For the purposes of a comparative analysis of business income derived from Property A to the income from residential rent, the Commissioner has contemplated apportioning the business income between Property A and the Leased Land. However, on consideration of the facts in this case it is evident that the generation of business income is dependent on the combined use of both Property A and the Leased Land. It is therefore appropriate that all of Company X's business income is considered derived from and attributable to both Property A and the Leased for the purpose of the comparative analysis.
On this basis, Company A's business use of Property A on the basis of land area was greater than that used by the rental residence, and also income derived was greater than that derived by the Taxpayers from residential rental.
By application of the comparative analysis of area used and income proposed by paragraph 26 of TD 2006/78, to the circumstances of this case it can be concluded that the main use by the Taxpayers for the purposes of the active asset test has not been to derive rent. Therefore, the exclusion in paragraph 152-404(e) will not apply.
Both Property A and the Lease have been owned by the Taxpayers for less than 15 years.
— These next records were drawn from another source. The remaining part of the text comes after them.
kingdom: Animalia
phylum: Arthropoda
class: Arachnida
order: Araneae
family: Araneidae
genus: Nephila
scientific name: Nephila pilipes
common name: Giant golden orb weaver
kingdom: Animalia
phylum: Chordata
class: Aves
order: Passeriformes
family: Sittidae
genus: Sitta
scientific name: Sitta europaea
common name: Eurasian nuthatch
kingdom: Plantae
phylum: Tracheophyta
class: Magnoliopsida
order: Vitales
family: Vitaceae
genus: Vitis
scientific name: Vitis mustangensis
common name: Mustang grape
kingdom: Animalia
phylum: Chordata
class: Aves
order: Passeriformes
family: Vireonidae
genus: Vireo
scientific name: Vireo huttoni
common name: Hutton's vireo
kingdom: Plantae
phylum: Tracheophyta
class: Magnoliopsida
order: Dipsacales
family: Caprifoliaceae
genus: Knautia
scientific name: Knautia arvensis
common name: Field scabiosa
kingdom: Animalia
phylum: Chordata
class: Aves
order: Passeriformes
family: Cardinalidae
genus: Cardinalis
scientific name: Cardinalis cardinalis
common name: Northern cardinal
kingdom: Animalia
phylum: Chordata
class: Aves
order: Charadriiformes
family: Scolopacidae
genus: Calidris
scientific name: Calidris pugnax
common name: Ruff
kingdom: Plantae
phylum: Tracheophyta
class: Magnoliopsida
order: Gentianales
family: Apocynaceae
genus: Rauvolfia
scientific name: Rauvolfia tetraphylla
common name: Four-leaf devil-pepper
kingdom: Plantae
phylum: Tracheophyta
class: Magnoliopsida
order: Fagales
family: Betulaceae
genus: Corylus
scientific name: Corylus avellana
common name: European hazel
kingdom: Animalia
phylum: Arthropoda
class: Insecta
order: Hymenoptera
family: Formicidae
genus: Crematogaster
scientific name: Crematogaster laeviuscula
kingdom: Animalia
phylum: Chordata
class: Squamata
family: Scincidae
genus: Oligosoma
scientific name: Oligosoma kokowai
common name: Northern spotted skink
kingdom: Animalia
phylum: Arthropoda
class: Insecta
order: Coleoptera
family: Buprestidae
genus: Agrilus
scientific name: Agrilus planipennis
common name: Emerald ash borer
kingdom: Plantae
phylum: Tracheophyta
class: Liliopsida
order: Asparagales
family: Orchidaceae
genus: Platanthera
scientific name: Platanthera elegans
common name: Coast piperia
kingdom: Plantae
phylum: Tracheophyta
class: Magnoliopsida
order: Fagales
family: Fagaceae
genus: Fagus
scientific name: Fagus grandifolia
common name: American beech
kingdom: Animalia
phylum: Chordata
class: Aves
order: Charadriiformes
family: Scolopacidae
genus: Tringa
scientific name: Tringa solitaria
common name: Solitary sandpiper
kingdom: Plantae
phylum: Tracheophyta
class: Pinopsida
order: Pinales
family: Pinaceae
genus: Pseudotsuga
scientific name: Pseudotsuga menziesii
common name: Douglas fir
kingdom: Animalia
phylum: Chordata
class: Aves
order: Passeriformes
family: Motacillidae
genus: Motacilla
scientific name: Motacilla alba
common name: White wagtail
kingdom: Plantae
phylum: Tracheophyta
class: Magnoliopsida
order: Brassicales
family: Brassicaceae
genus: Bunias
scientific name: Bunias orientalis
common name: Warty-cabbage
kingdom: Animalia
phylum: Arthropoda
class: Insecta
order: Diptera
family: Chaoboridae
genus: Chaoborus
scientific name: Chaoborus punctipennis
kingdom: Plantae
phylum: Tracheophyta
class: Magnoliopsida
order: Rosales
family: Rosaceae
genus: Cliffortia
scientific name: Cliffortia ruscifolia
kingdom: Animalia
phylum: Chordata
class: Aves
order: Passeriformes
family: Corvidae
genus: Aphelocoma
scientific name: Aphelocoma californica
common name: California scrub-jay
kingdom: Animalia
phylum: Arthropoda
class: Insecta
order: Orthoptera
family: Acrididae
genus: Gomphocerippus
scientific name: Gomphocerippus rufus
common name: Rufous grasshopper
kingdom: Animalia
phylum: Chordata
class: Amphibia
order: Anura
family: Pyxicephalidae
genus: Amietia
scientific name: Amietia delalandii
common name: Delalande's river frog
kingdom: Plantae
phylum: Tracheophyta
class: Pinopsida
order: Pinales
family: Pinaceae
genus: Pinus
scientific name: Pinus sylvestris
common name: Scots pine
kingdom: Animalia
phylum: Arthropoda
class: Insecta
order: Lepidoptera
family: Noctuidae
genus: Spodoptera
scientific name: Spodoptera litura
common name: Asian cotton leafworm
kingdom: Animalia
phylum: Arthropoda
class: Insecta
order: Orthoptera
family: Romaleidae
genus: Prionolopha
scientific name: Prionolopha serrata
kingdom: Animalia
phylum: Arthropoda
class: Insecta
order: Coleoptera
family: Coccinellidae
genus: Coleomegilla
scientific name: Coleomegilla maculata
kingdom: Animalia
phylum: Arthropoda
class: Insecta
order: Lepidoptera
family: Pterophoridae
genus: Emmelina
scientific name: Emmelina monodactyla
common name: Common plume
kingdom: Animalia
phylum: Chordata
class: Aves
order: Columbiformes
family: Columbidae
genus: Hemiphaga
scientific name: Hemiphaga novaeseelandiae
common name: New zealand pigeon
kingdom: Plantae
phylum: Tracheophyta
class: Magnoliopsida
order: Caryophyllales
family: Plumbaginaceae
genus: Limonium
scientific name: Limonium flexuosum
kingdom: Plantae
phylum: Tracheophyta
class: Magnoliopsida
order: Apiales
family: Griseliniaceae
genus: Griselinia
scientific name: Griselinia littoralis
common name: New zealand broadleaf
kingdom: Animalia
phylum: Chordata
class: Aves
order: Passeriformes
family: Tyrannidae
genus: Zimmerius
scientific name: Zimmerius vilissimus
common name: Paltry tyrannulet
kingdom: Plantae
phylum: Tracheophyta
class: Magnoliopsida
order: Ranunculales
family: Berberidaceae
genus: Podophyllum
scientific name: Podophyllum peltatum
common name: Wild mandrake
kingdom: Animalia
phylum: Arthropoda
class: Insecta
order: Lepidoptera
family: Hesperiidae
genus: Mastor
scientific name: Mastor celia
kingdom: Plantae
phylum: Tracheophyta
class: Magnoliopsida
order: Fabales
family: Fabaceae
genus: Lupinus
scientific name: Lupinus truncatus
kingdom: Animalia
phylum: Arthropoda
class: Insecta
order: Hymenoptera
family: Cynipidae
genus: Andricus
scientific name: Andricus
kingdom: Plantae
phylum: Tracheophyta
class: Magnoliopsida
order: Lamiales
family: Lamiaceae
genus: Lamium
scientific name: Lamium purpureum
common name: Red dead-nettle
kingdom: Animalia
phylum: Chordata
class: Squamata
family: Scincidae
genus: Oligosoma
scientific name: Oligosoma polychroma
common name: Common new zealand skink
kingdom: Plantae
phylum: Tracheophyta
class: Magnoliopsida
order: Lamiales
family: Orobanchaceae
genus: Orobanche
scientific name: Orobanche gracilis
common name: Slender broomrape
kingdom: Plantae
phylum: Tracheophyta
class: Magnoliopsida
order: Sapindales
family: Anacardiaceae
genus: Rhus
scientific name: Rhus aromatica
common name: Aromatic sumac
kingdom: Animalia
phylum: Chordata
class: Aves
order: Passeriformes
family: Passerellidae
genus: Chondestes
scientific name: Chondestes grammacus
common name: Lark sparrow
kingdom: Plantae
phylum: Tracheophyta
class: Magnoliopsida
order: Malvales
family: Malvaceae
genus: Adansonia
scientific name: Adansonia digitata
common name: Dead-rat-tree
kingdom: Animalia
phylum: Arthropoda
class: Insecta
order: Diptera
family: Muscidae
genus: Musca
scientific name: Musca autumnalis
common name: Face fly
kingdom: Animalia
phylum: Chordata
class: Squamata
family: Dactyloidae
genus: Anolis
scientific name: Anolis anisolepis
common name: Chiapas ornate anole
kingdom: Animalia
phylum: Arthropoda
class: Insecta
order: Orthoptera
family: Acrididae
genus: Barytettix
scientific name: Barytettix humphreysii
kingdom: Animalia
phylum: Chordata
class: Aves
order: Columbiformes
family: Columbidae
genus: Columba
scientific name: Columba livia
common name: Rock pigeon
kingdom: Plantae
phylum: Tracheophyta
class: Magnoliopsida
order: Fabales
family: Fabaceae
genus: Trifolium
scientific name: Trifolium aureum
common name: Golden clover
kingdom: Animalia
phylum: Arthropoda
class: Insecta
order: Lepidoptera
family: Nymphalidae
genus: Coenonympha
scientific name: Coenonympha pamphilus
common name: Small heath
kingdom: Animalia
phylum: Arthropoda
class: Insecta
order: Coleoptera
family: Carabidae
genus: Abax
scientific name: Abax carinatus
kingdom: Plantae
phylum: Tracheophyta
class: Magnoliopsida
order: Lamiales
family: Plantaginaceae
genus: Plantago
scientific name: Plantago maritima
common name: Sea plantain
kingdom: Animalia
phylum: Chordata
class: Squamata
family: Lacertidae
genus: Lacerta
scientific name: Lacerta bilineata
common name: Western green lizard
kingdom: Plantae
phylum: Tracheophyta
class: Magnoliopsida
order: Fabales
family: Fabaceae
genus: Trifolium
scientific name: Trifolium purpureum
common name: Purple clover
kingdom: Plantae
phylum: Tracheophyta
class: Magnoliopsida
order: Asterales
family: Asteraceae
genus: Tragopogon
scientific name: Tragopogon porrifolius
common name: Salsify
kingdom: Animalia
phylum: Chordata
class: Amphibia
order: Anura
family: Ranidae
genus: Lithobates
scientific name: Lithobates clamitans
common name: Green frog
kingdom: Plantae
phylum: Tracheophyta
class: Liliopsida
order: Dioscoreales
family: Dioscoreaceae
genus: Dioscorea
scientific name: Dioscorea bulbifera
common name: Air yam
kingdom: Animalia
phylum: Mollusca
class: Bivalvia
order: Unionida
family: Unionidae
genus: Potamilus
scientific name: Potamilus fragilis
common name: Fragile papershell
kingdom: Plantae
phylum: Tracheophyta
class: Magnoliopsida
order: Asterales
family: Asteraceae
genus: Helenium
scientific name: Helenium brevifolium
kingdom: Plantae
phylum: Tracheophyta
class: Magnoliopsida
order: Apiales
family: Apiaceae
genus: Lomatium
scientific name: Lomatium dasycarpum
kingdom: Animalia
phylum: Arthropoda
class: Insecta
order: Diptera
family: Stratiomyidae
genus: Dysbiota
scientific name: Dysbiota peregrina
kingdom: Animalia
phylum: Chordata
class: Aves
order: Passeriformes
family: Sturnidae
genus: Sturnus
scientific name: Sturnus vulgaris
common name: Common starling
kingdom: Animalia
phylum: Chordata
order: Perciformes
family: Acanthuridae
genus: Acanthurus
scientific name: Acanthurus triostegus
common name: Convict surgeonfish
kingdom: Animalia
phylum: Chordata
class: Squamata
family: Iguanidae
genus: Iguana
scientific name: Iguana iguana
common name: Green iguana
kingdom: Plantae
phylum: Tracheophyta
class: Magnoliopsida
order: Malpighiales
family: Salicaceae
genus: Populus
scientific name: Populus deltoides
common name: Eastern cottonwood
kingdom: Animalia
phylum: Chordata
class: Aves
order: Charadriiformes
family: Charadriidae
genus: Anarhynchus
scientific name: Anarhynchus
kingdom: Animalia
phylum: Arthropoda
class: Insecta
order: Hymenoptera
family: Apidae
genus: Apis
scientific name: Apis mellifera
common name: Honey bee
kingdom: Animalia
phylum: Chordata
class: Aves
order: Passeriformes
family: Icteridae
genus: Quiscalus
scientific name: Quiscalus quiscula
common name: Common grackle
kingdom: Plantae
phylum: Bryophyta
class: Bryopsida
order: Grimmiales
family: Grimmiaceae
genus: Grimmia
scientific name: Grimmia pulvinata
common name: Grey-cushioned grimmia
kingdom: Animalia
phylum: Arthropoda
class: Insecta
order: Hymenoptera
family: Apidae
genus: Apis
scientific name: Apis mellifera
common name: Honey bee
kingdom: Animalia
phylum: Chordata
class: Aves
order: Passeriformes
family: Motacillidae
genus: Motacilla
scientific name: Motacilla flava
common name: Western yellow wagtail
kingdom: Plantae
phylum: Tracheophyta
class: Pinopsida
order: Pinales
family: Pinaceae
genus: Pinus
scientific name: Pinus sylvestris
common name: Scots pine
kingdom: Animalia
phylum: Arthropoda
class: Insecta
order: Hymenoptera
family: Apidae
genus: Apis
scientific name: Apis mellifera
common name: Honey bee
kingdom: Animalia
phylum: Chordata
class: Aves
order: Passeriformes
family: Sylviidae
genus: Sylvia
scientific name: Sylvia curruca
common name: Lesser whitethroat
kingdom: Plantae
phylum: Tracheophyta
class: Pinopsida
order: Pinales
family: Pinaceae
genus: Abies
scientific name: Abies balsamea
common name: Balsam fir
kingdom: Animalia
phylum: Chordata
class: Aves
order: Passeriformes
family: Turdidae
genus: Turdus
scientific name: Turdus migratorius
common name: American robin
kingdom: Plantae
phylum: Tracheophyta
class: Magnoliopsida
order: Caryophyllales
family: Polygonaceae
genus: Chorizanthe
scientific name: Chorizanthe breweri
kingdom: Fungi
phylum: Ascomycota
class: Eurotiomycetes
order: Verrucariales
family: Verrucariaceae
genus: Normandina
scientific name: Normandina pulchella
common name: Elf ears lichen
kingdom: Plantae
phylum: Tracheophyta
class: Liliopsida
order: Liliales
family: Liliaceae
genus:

Company X who is a connected entity of the Taxpayers, used Property A and the Leased Land in the course of its business activities (equipment maintenance and storage), for the entire period the assets have been owned by the Taxpayers. The main use of neither Property A nor the Leased Land was not to derive rent, so the exclusion under paragraph 152-40(4)(e) does not apply. Both Property A and the Lease were active assets of the Taxpayers under paragraph 152-35(1)(b).